#### Supplied information
-=-=-
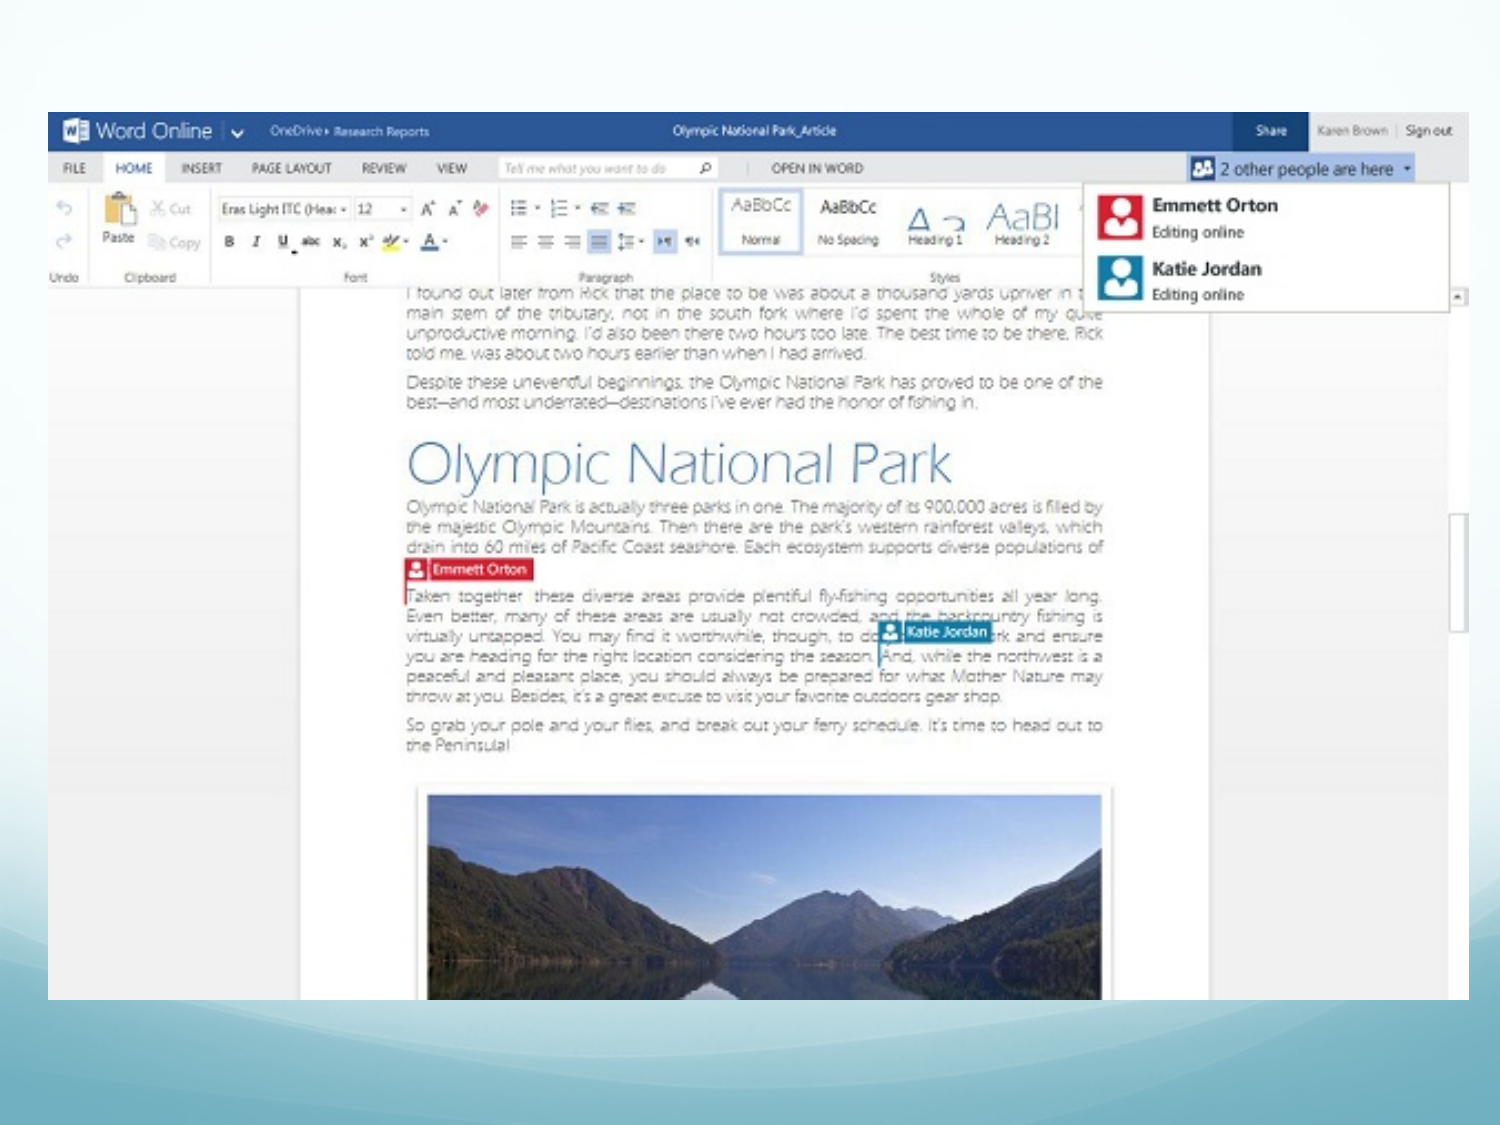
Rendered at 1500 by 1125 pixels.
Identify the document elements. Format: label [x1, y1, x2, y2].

picture [47, 111, 1469, 1001]
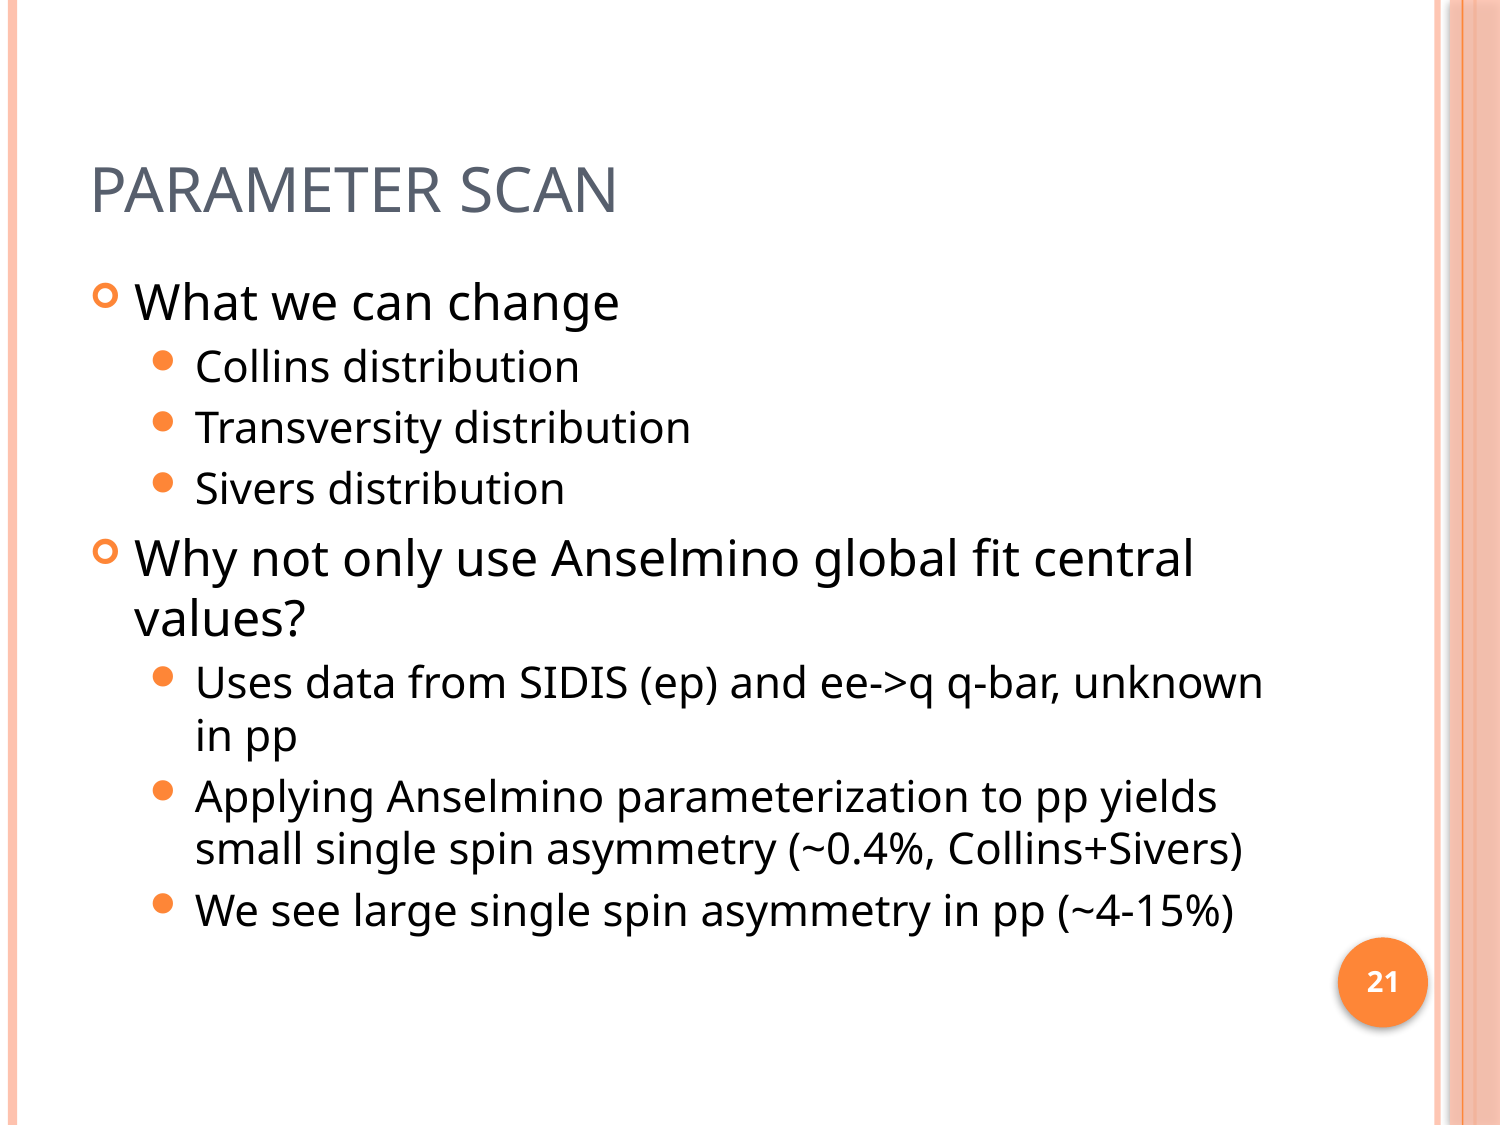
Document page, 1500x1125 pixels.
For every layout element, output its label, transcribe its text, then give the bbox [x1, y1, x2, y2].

list What we can change Collins distribution Transversity distribution Sivers distribution Why not only use Anselmino global fit central values? Uses data from SIDIS (ep) and ee->q q-bar, unknown in pp Applying Anselmino parameterization to pp yields small single spin asymmetry (~0.4%, Collins+Sivers) We see large single spin asymmetry in pp (~4-15%) [75, 262, 1300, 1062]
title Parameter scan [75, 45, 1300, 233]
slide_number 21 [1333, 940, 1434, 1027]
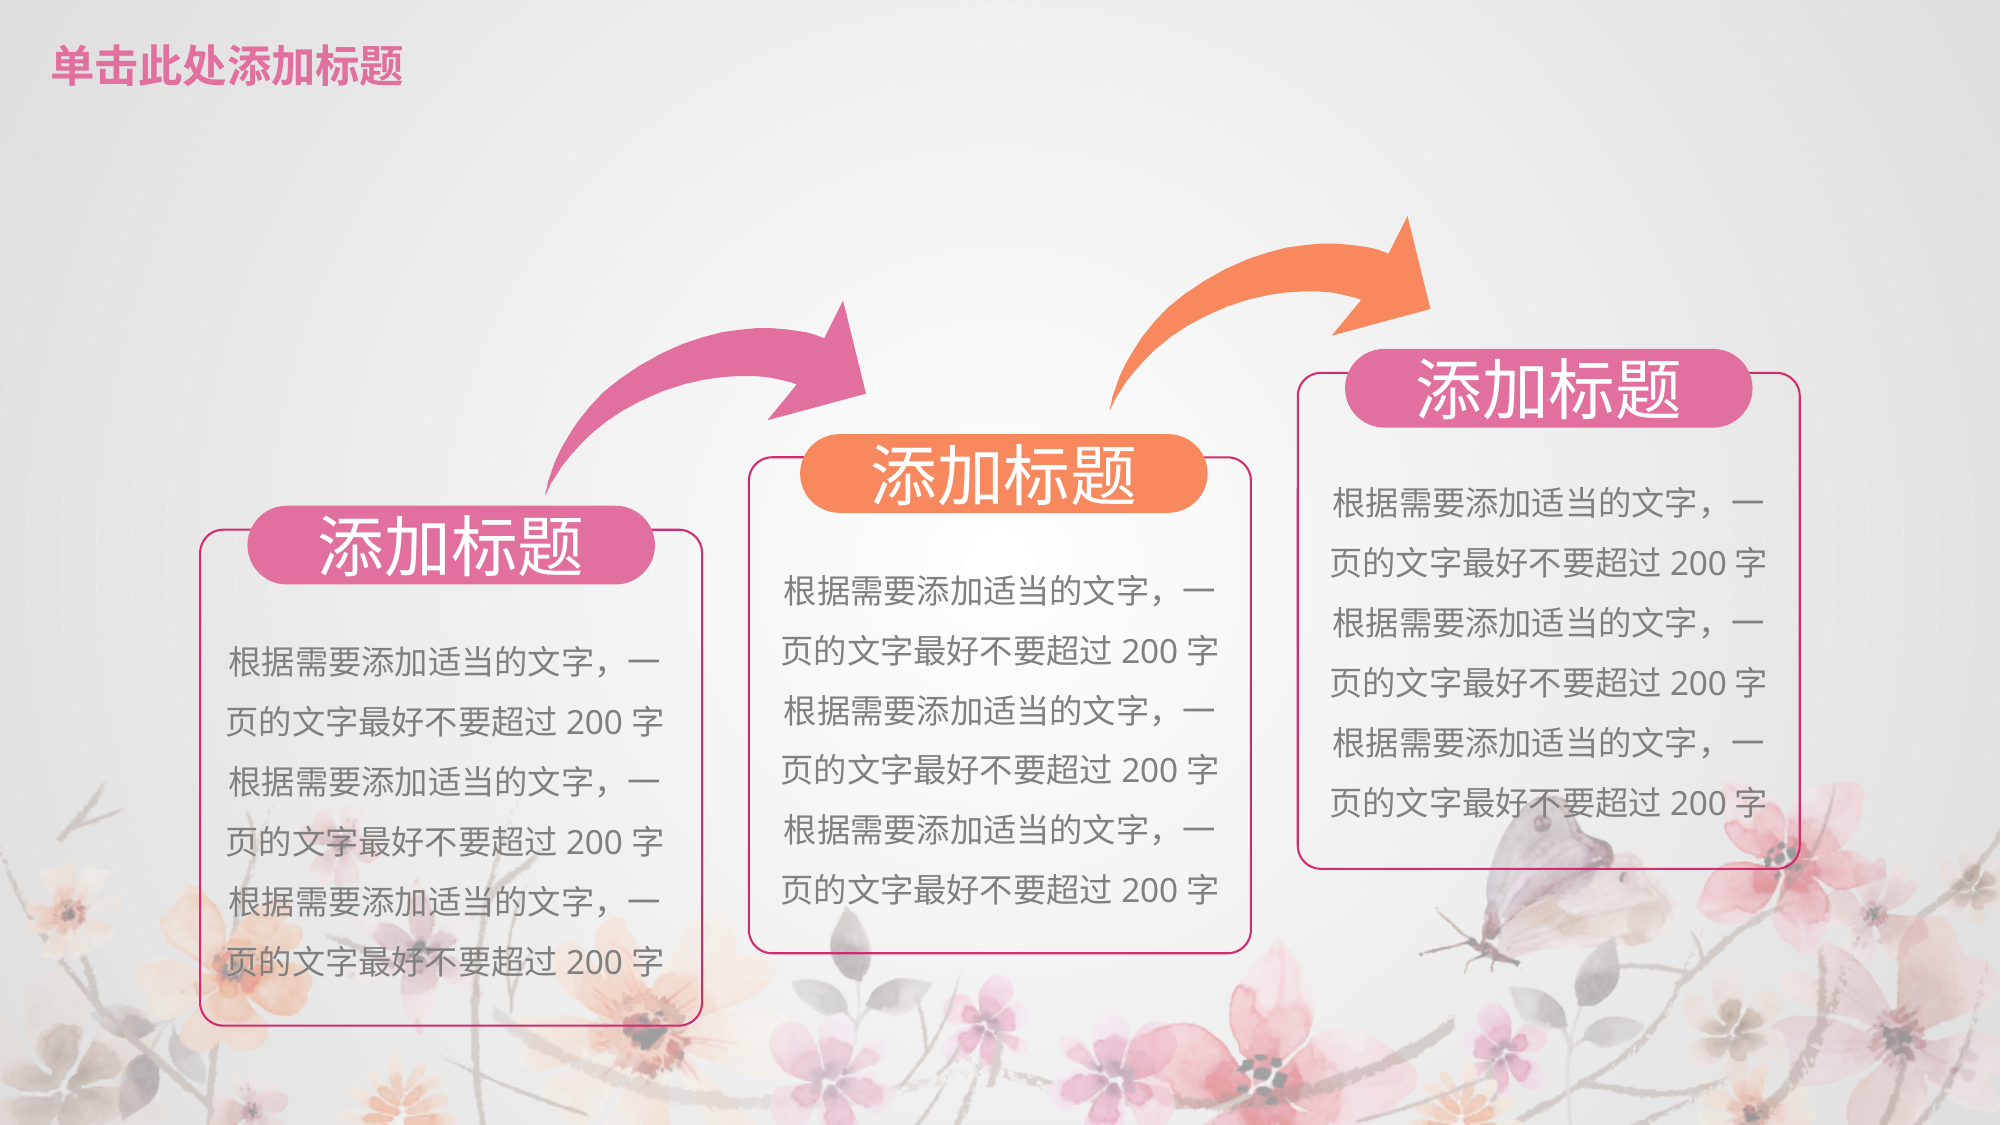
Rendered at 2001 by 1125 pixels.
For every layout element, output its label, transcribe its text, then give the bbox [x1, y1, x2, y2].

title 单击此处添加标题 [35, 37, 1761, 100]
text_box 添加标题 [1345, 348, 1753, 428]
text_box 添加标题 [800, 434, 1208, 513]
text_box [545, 300, 866, 496]
text_box 根据需要添加适当的文字，一页的文字最好不要超过200字根据需要添加适当的文字，一页的文字最好不要超过200字根据需要添加适当的文字，一页的文字最好不要超过200字 [1316, 457, 1781, 829]
text_box [1109, 216, 1431, 411]
text_box [1297, 372, 1800, 869]
text_box 根据需要添加适当的文字，一页的文字最好不要超过200字根据需要添加适当的文字，一页的文字最好不要超过200字根据需要添加适当的文字，一页的文字最好不要超过200字 [767, 545, 1233, 917]
text_box 根据需要添加适当的文字，一页的文字最好不要超过200字根据需要添加适当的文字，一页的文字最好不要超过200字根据需要添加适当的文字，一页的文字最好不要超过200字 [212, 616, 678, 988]
text_box 添加标题 [247, 505, 655, 585]
text_box [200, 529, 703, 1026]
text_box [748, 457, 1251, 954]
-=-=-
#### Task item
With pictures excluded, copy exactly the lines from the line containing "Identify the document" through the last line of the listing above, both ends included.

#### Completed exercise
Identify the document elements. Format: label [x1, y1, x2, y2].

picture [47, 111, 1469, 1001]
Document page, 1500x1125 pixels.
For every layout element, output its label, transcribe its text, then give the bbox [x1, y1, x2, y2].

list What we can change Collins distribution Transversity distribution Sivers distribution Why not only use Anselmino global fit central values? Uses data from SIDIS (ep) and ee->q q-bar, unknown in pp Applying Anselmino parameterization to pp yields small single spin asymmetry (~0.4%, Collins+Sivers) We see large single spin asymmetry in pp (~4-15%) [75, 262, 1300, 1062]
title Parameter scan [75, 45, 1300, 233]
slide_number 21 [1333, 940, 1434, 1027]
Rendered at 2001 by 1125 pixels.
For every layout element, output its label, transcribe its text, then give the bbox [x1, y1, x2, y2].

title 单击此处添加标题 [35, 37, 1761, 100]
text_box 添加标题 [1345, 348, 1753, 428]
text_box 添加标题 [800, 434, 1208, 513]
text_box [545, 300, 866, 496]
text_box 根据需要添加适当的文字，一页的文字最好不要超过200字根据需要添加适当的文字，一页的文字最好不要超过200字根据需要添加适当的文字，一页的文字最好不要超过200字 [1316, 457, 1781, 829]
text_box [1109, 216, 1431, 411]
text_box [1297, 372, 1800, 869]
text_box 根据需要添加适当的文字，一页的文字最好不要超过200字根据需要添加适当的文字，一页的文字最好不要超过200字根据需要添加适当的文字，一页的文字最好不要超过200字 [767, 545, 1233, 917]
text_box 根据需要添加适当的文字，一页的文字最好不要超过200字根据需要添加适当的文字，一页的文字最好不要超过200字根据需要添加适当的文字，一页的文字最好不要超过200字 [212, 616, 678, 988]
text_box 添加标题 [247, 505, 655, 585]
text_box [200, 529, 703, 1026]
text_box [748, 457, 1251, 954]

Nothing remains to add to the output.